Eu era um pingo de gente, em frente ao quadro-negro, quando aprendi que o Brasil era um país em desenvolvimento. Melhor que nada, pensei. Estávamos em movimento, chegaríamos lá. Eu me transformaria em uma mulher adulta ao mesmo tempo em que o Brasil também tiraria a bermuda e viraria um país sério.
País sério, claro, no quesito cumpridor de suas responsabilidades, pagando as contas em dia, cuidando de quem precisa. Sério não quer dizer obtuso. Nossa música continuaria motivo de orgulho e festa, nossos craques seguiriam dando baile nos estádios, o teatro cada vez mais questionador, o Carnaval desavergonhado, as bancas transbordando de jornais independentes, a gaiatice estampada em nossos sorrisos. Se, em desenvolvimento, já adorávamos uma farra, imagina sair do gerúndio para o particípio, com dinheiro no bolso e necessidades atendidas.
Ha. Ha. Ha. Deu tudo errado.
"Em desenvolvimento" era uma falácia daqueles tempos em que se torturava jovens nos porões, era o que os generais garganteavam enquanto batiam continência para os patrocinadores. Enrolation para inglês ver e as criancinhas se iludirem.
Encerrada a ditadura, veio um período de esperança, até que testemunhei o impensável: o Brasil tirou a bermuda e vestiu terno de missa, colocou uma Bíblia embaixo do braço e varreu os poetas de suas cabeceiras. Menos samba no morro, nem pensar topless na praia, bye bye irreverência.

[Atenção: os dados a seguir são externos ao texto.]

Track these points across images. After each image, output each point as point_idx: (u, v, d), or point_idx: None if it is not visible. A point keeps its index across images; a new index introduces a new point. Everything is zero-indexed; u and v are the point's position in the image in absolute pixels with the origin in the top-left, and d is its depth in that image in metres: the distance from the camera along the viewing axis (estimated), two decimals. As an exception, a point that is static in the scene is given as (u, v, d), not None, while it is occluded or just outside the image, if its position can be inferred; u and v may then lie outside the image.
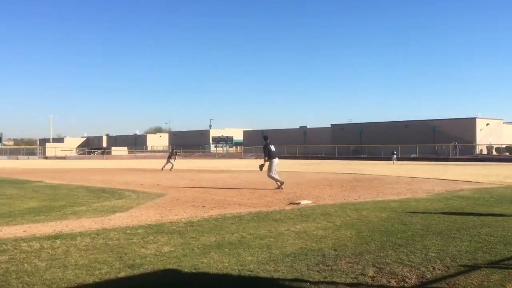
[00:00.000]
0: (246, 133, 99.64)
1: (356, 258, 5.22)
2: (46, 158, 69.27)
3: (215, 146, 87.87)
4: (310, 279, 4.40)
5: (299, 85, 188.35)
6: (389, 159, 44.52)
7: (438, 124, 69.06)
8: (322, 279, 4.41)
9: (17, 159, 64.00)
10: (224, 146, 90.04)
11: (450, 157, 57.75)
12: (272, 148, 14.72)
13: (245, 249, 5.67)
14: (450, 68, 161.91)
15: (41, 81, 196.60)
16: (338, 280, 4.38)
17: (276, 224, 7.48)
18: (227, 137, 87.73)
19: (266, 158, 14.54)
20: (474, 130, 65.96)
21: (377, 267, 4.82)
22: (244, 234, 6.62)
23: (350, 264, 4.95)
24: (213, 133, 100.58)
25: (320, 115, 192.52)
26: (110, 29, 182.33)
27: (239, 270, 4.72)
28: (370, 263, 4.97)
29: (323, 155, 64.73)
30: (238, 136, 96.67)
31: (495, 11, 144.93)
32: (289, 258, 5.19)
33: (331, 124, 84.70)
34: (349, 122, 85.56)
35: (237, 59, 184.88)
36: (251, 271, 4.69)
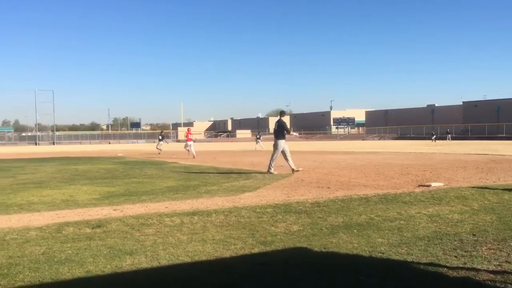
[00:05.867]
0: (368, 113, 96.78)
1: (499, 244, 4.83)
2: (178, 141, 74.73)
3: (336, 128, 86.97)
4: (448, 264, 4.18)
5: (425, 62, 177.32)
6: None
7: None
8: (461, 265, 4.16)
9: (154, 142, 70.13)
10: (346, 127, 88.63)
11: None
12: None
13: (375, 230, 5.56)
14: None
15: (173, 72, 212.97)
16: (479, 267, 4.09)
17: (405, 206, 7.21)
18: (348, 118, 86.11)
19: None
20: None
21: (525, 256, 4.40)
22: (372, 216, 6.49)
23: (492, 251, 4.59)
24: (334, 114, 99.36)
25: (449, 92, 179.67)
26: (233, 21, 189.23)
27: (369, 252, 4.66)
28: (516, 251, 4.56)
29: (453, 135, 60.33)
30: (360, 117, 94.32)
31: None
32: (422, 242, 4.98)
33: (463, 102, 78.58)
34: (484, 99, 78.51)
35: (357, 38, 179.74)
36: (383, 253, 4.59)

Já não percebo em nós, como nação, um caráter solar, apenas devoção à poeira do passado e apego à escravidão. Éramos tão apaixonados pela vida, mas a hipnose tecnológica acabou com nossos olhos nos olhos e, como se tudo não passasse de um game, extraímos das telas digitais um país ainda mais violento e que despreza a inteligência, só pontua na ignorância.
Talvez meus óculos estejam embaçados, talvez só tenha me restado o saudosismo do retrovisor. O que enxergo na minha frente, agora, é um país careta que se empolga com gente sem ética, um país que promove queimadas, um país apequenado pelo uso criminoso das redes, gigante que não honrou sua sina, perdeu-se do seu destino. Meio ambiente, arte, criatividade, faceirice, tudo engolido por Vossa Excelência o dinheiro, o poder, a indústria, o mercado, a internet, o escambau. Adeus, berimbau.
Não será o político A, B ou C que fará a mágica de tirar um país novo da cartola. Será, sim, o abc da sala de aula, caso levemos a sério, pra valer, o que lá se aprende e se discute, sem enganação ou censura, sem atraso ou mitificação.
Eu já não terei a honra de viver no país que sonhei, então só me resta torcer para que todas as crianças recebam educação ampla, decente e prioritária, para que elas consigam, finalmente, ver o potencial extraordinário de sermos um país desenvolvido se cumprir.